If neither the medium nor the subject matter is determinative in resolving the threshold question of whether something constitutes speech, then the two critical guiding concepts from this pair of 2011 cases appear to be “ideas”--as used in Brown in the phrase “communicate ideas”88--and “information”-- as used in Sorrell in the phrase “creation and dissemination of information.”89 The notion that speech, for First Amendment purposes, is defined as the communication or expression of ideas comports with previous observations by the Supreme Court.90 This focus on information and ideas is also in accord with the “marketplace of ideas”--a venerable theory of free speech that underlies so much of First Amendment jurisprudence and that centers on the notion of ideas, namely the marketplace of ideas.91 For example, the Court tends to defend speech from *560 government censorship by reference to the ideas being conveyed, as in Texas v. Johnson, where it proclaimed that “[i]f there is a bedrock principle underlying the First Amendment, it is that the government may not prohibit the expression of an idea simply because society finds the idea itself offensive or disagreeable.”92 Thus, under long-standing Supreme Court doctrine and First Amendment principle, speech, broadly defined, involves ideas and their communication.
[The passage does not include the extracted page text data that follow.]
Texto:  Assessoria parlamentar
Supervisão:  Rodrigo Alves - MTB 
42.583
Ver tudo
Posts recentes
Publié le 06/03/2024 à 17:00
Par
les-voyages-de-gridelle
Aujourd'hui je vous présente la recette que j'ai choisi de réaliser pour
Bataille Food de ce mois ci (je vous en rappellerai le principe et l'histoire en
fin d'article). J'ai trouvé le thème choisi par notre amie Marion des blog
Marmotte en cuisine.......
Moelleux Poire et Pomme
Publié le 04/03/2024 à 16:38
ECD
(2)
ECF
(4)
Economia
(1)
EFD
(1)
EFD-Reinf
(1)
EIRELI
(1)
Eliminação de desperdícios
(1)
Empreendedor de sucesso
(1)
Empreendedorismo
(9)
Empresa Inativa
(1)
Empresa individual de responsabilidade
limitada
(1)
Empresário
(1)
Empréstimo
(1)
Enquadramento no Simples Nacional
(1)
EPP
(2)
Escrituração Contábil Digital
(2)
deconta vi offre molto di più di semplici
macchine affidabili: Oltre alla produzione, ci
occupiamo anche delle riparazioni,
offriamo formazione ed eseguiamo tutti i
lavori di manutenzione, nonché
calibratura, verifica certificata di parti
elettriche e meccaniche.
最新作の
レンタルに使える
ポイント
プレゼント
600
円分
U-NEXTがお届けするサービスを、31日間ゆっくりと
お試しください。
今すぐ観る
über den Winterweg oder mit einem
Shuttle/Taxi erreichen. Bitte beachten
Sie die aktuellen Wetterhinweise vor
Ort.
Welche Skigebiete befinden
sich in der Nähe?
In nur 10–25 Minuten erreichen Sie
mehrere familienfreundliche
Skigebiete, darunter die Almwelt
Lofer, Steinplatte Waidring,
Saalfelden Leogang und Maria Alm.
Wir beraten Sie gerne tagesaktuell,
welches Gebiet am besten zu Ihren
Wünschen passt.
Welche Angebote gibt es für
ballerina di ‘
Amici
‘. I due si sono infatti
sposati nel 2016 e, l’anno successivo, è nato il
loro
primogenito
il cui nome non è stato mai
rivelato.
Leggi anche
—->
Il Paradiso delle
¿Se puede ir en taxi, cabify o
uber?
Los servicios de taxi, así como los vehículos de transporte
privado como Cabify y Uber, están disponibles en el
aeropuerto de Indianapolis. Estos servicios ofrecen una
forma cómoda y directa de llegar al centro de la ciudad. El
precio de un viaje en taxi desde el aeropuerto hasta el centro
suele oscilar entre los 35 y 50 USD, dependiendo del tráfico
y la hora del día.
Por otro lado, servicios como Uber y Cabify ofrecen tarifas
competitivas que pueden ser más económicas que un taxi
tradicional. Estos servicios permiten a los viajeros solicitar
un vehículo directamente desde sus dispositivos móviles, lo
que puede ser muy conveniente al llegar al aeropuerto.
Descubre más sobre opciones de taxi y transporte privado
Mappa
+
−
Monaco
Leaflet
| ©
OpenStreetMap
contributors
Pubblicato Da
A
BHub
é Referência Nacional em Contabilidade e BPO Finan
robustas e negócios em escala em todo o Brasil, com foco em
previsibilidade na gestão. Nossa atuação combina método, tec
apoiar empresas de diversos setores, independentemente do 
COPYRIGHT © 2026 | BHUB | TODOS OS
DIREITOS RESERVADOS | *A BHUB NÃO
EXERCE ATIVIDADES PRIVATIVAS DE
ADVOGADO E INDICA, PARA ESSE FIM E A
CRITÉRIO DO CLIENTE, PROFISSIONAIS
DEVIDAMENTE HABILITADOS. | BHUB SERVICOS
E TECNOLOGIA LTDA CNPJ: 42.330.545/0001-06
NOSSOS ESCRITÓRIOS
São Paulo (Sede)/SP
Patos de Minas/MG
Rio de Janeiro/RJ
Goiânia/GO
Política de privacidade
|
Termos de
Yet additional analysis may be required to determine whether specific categories of idea communication constitute speech. For example, Justice Scalia’s reference in Brown to “literary devices”93 intimates that, in the media-artifact context, speech must somehow tell a story or possess certain elements of storytelling. However, it seems logical that the presence of such devices is merely a sufficient (rather than necessary) condition for finding an instance of speech, given what Justice Kennedy described in United States v. Alvarez as the “vast realm of free speech.”94 And with respect to the expressive-conduct variety of speech, although the Supreme Court has never provided a clear definition for “speech,” in Parcell, it adopted a test for determining whether expressive conduct constitutes speech.95


*561 Thus, at the end of the legal day, as Professor Schauer wrote three decades ago, speech is “a term of art in the phrase ‘freedom of speech,”’ and it essentially “is not possible to offer any simple definition of ‘speech’ in terms of equivalent words or of concrete things to which it refers.”96


It was into this milieu of definitional imprecision that, as described in the next three parts of this Article, lower courts found themselves grappling with the question of whether certain products and processes constitute speech. Part III of this Article begins to explore these controversies by addressing intersections of law and culture surrounding the question of whether tattoos and tattooing are speech as that term is used in the First Amendment.